The company plans to enter the EV market in 2020 with two new cars: one powered solely by battery and the other pairing an electric powertrain with a rotary engine that will be used to recharge the battery when necessary to increase the vehicle’s driving range.
Although precise technical details have not yet been revealed, the engine is expected to be a variant of the Wankel rotary engine, a design in which the four strokes of an Otto cycle piston engine occur in the space between a three-sided symmetric rotor and the inside of a housing.
The key attraction of an engine based on this design is its high power to weight ratio – a characteristic that made it popular with designers of some of the first fighter aircraft – but its wider uptake has been hampered by maintenance issues and concerns over fuel and oil consumption.

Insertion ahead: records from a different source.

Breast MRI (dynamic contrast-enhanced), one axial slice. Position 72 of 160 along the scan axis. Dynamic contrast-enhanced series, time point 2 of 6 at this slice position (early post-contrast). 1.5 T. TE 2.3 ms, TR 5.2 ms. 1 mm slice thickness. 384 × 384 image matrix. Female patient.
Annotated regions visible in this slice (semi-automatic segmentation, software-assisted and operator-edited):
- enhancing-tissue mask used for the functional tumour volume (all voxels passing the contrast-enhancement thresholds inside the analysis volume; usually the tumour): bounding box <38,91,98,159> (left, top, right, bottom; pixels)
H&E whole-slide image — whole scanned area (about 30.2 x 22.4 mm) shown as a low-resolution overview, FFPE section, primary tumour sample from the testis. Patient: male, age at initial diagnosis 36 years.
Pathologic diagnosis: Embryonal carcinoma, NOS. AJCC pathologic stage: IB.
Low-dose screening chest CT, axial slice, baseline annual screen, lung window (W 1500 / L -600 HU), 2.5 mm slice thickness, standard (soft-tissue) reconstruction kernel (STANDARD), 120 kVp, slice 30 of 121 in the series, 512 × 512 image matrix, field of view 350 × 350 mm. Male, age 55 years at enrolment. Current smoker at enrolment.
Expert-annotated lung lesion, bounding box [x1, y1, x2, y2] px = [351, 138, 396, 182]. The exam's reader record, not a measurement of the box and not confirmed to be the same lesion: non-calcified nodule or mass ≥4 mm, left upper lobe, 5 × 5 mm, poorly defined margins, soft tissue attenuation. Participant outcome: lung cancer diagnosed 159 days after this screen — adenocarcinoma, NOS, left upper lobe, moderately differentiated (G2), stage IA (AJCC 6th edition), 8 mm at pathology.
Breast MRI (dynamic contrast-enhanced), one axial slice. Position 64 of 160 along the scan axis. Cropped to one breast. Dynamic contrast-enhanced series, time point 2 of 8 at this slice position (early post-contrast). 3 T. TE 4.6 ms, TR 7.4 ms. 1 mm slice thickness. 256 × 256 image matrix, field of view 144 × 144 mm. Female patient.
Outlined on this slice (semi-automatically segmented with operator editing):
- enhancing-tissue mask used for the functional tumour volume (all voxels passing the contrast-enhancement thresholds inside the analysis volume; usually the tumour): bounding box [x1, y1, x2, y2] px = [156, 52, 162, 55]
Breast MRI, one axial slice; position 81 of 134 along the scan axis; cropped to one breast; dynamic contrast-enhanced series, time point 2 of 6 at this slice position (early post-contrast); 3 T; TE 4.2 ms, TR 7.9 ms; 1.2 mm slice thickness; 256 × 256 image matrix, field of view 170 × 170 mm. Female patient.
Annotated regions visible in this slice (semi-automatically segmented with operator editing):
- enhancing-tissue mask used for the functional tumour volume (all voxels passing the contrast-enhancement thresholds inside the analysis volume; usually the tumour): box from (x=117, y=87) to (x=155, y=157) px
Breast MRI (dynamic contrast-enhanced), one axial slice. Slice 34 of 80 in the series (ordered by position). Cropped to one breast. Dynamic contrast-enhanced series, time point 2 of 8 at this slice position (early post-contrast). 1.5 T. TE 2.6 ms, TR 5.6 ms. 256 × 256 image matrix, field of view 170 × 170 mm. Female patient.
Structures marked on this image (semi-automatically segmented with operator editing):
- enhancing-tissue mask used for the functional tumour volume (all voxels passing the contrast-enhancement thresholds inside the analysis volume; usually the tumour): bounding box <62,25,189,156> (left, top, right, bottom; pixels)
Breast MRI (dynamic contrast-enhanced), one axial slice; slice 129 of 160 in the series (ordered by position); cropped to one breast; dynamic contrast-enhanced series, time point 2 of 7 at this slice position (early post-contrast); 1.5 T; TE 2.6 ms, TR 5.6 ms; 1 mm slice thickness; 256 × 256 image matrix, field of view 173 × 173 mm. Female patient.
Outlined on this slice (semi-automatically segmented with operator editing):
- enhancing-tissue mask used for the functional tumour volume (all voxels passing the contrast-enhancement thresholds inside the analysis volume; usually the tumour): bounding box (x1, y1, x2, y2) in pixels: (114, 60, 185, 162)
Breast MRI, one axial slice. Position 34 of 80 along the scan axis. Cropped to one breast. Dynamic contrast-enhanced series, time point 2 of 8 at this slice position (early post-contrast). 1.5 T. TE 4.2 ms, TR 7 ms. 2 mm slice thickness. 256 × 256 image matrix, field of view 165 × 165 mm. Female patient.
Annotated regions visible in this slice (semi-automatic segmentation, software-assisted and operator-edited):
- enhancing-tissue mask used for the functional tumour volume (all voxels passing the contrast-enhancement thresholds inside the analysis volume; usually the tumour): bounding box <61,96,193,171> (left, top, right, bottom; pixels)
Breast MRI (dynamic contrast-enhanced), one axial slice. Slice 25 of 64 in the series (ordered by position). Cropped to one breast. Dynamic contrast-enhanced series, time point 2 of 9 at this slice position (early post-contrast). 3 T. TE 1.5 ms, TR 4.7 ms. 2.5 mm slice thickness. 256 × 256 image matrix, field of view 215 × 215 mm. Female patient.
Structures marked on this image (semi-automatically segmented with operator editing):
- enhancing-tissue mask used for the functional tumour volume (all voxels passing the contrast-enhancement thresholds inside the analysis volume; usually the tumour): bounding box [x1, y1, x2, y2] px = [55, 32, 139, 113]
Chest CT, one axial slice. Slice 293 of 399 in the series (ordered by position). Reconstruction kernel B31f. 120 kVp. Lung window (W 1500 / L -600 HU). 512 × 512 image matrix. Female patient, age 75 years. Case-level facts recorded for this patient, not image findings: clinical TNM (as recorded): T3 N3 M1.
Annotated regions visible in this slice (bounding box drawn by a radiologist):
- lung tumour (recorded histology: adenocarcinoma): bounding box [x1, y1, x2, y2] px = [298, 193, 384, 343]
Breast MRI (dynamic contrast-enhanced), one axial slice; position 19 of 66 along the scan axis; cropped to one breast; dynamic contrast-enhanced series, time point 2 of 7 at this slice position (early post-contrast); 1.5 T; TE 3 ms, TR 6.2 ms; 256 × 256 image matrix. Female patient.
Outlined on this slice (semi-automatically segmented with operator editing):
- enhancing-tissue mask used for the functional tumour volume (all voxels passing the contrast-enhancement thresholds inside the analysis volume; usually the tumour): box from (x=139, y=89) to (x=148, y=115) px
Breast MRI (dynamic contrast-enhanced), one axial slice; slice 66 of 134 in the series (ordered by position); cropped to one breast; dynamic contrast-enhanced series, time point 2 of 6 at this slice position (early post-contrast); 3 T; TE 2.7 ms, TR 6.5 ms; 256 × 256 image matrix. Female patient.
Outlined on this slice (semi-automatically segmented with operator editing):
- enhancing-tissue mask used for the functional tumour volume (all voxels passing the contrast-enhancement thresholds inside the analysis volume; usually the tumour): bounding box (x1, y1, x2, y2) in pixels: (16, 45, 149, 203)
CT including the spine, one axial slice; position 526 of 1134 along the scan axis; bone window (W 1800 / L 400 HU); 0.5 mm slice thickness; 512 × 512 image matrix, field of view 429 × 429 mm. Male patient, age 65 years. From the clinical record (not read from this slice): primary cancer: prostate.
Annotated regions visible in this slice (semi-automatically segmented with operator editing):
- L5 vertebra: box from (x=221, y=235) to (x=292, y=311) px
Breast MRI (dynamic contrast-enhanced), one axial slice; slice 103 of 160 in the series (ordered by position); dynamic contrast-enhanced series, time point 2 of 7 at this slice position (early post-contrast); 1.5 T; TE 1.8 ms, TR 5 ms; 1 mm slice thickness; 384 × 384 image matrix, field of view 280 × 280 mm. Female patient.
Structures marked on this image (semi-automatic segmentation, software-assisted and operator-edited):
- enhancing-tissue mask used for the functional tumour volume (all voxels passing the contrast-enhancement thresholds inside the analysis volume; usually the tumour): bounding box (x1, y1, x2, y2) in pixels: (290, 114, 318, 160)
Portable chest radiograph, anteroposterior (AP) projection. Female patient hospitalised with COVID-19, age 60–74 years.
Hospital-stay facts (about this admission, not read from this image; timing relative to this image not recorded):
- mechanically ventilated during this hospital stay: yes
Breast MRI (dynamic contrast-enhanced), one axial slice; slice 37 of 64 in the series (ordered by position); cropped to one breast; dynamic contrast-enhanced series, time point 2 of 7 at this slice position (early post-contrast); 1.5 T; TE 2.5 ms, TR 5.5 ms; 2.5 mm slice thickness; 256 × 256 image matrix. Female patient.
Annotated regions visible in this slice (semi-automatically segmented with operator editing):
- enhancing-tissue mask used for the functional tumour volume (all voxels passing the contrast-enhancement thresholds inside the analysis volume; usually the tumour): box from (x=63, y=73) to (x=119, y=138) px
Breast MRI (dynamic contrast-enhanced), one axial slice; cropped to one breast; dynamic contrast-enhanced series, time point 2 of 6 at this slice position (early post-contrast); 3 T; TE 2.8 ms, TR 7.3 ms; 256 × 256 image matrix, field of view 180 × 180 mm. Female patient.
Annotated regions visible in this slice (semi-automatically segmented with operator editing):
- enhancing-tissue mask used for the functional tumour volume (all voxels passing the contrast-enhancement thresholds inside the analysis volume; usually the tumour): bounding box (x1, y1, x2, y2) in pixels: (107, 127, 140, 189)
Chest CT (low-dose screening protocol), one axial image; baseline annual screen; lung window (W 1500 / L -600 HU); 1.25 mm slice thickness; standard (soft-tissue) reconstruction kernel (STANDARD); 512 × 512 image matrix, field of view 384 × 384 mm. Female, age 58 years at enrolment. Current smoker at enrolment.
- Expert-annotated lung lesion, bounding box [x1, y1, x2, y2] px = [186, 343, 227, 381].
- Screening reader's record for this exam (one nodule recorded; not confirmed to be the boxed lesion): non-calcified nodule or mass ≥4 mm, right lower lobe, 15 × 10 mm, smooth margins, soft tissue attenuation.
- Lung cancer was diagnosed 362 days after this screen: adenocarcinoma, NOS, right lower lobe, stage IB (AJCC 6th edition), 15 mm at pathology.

Mazda claims that the relatively light weight and small size of a rotary engine make it ideal for a so-called shared packaging layout. It added that the engine will be able to run on liquefied petroleum gas and provide a source of electricity in emergencies.
The firm is one of a handful of car-makers to seriously develop rotary engine technology. It launched its first rotary powered vehicle – the Cosmo 110S – back in 1967, and used the technology in the RX-8 sports car until it was discontinued in 2012.
Other companies to experiment with the technology in recent years include Audi, which showcased a rotary engine range-extender on its A1 E-Tron concept car back in 2010; and Lichfield-based Advanced Innovative Engineering which, as reported by The Engineer, recently carried out the first ever demonstration of a rotary engine on a British-built car.
The latest announcement is part of Mazda’s so-called “Sustainable Zoom-Zoom 2030” project, an effort to ensure that 95 per cent of the vehicles it produces by 2030 will feature some form of electrification alongside internal combustion engines. Full electric vehicles will account for the remaining 5 per cent.